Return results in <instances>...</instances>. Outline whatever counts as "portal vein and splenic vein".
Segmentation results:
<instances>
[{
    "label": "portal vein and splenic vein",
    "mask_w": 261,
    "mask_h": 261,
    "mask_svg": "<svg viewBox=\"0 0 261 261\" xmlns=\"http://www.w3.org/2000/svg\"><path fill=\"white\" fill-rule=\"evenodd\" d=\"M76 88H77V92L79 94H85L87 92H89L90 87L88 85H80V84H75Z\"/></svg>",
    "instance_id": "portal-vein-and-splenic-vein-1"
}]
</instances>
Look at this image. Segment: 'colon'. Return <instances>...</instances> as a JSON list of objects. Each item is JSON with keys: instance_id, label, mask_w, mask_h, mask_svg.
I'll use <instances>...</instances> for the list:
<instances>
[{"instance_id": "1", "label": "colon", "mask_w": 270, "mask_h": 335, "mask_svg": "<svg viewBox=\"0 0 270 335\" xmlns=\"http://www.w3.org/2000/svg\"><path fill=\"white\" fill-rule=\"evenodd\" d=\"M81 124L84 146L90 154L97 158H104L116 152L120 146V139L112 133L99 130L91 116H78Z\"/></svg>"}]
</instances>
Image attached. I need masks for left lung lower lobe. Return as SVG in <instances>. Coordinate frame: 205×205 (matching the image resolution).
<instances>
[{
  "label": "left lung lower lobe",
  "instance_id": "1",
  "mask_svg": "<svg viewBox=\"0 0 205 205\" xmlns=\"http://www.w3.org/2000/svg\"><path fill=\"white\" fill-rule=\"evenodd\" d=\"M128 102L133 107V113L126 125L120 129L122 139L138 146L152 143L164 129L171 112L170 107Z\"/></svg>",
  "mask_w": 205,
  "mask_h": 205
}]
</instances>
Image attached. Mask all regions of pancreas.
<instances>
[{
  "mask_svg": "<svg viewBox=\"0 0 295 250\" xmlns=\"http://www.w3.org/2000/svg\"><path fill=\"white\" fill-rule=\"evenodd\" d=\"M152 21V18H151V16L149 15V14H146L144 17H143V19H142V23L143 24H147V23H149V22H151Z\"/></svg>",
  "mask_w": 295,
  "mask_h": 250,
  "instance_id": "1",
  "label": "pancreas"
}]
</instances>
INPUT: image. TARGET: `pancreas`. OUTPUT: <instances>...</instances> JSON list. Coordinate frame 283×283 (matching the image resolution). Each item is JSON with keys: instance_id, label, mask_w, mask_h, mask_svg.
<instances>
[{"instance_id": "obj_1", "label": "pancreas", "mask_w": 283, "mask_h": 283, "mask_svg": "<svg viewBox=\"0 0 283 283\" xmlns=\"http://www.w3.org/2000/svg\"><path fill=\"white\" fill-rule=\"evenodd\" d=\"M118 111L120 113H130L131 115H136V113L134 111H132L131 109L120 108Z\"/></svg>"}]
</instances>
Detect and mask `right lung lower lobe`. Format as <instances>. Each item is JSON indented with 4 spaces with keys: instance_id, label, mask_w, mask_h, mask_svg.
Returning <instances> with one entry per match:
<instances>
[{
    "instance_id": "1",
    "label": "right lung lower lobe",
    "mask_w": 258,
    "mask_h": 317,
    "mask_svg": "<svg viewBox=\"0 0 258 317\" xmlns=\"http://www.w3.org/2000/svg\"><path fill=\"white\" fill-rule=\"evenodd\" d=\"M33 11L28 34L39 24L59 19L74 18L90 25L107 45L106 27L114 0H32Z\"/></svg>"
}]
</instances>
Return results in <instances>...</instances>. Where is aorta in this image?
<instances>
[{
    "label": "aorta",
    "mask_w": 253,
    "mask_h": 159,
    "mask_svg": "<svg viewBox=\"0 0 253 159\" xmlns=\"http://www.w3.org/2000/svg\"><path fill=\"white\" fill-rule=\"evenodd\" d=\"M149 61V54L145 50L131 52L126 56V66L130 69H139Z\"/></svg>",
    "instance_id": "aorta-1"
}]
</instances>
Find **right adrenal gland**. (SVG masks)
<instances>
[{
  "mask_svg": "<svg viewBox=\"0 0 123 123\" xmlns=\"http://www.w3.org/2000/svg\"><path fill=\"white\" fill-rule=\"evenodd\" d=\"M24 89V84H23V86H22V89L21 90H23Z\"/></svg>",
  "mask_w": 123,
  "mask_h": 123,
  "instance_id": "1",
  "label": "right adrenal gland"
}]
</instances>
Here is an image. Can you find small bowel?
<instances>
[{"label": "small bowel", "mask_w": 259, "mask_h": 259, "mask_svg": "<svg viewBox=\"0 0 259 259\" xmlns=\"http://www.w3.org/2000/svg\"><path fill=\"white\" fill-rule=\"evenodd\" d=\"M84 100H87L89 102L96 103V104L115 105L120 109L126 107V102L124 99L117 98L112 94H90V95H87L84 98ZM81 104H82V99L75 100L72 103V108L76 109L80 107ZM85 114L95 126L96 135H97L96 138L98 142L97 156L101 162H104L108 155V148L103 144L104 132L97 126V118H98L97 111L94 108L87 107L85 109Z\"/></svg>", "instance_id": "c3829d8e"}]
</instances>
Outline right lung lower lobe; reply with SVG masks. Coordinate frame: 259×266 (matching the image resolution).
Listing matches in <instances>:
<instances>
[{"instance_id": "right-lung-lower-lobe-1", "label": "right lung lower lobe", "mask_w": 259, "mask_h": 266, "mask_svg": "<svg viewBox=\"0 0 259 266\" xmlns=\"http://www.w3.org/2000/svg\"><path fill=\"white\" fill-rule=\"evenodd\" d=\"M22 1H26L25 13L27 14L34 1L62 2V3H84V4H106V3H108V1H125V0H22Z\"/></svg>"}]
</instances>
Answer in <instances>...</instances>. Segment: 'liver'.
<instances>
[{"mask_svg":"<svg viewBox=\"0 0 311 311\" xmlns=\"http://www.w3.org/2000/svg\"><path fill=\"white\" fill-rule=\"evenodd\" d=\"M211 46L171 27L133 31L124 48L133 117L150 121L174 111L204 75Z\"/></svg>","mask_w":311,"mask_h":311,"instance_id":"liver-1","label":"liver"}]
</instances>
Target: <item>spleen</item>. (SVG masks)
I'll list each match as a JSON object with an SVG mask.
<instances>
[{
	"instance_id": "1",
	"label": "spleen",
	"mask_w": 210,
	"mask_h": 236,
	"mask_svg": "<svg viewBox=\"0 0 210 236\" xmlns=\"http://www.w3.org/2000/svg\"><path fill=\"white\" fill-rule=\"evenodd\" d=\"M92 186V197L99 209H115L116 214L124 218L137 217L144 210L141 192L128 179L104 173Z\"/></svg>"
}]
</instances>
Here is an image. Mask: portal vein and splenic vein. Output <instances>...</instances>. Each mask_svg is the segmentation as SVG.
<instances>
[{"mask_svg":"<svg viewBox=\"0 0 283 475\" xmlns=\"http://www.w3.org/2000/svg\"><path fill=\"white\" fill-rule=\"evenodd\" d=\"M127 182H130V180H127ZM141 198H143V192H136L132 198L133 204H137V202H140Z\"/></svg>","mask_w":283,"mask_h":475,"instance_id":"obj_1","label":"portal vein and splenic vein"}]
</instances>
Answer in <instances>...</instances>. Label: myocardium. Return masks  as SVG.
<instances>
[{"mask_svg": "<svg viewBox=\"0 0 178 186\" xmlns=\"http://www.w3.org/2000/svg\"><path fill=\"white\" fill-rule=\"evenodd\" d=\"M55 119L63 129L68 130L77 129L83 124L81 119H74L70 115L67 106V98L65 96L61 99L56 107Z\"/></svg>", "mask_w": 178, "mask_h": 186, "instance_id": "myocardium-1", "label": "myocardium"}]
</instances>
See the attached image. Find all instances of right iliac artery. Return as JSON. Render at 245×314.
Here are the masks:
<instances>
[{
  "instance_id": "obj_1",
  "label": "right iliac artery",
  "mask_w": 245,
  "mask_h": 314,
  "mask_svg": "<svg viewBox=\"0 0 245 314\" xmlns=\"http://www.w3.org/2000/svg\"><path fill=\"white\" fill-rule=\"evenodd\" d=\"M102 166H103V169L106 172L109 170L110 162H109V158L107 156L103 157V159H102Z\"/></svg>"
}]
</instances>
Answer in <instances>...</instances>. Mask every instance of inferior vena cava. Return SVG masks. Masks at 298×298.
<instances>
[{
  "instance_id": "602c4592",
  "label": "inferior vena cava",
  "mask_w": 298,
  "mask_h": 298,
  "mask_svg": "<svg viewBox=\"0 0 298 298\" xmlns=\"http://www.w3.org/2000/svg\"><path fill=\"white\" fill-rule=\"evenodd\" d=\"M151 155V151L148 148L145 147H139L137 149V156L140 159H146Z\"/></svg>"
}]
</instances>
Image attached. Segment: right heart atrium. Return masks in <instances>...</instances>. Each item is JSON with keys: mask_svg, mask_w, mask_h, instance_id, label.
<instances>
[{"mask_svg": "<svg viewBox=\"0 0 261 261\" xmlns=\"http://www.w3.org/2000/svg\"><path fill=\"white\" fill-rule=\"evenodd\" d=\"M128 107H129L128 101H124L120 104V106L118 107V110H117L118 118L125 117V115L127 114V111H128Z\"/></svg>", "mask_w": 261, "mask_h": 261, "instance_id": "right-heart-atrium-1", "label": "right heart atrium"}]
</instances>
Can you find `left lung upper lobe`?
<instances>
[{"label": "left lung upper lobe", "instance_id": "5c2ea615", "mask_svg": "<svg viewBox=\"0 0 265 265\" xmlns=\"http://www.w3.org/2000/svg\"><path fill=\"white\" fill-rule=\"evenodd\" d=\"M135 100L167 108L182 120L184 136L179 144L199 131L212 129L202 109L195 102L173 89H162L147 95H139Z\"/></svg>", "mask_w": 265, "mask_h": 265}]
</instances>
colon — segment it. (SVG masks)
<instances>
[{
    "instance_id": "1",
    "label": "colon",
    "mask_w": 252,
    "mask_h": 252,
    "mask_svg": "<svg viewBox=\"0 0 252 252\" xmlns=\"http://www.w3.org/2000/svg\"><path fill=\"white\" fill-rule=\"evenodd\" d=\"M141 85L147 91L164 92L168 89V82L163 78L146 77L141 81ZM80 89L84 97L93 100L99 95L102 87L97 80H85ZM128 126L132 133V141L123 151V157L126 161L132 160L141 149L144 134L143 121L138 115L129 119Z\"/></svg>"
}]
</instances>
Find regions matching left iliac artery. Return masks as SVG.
+===+
◆ Exercise goal ◆
Pick out every line in the rows above that contains the string "liver", matching case, and copy each of those lines in full.

◆ Answer ◆
Answer in <instances>...</instances>. Segment: 'liver'.
[{"mask_svg":"<svg viewBox=\"0 0 311 311\" xmlns=\"http://www.w3.org/2000/svg\"><path fill=\"white\" fill-rule=\"evenodd\" d=\"M211 46L171 27L133 31L124 48L133 117L150 121L174 111L204 75Z\"/></svg>","mask_w":311,"mask_h":311,"instance_id":"liver-1","label":"liver"}]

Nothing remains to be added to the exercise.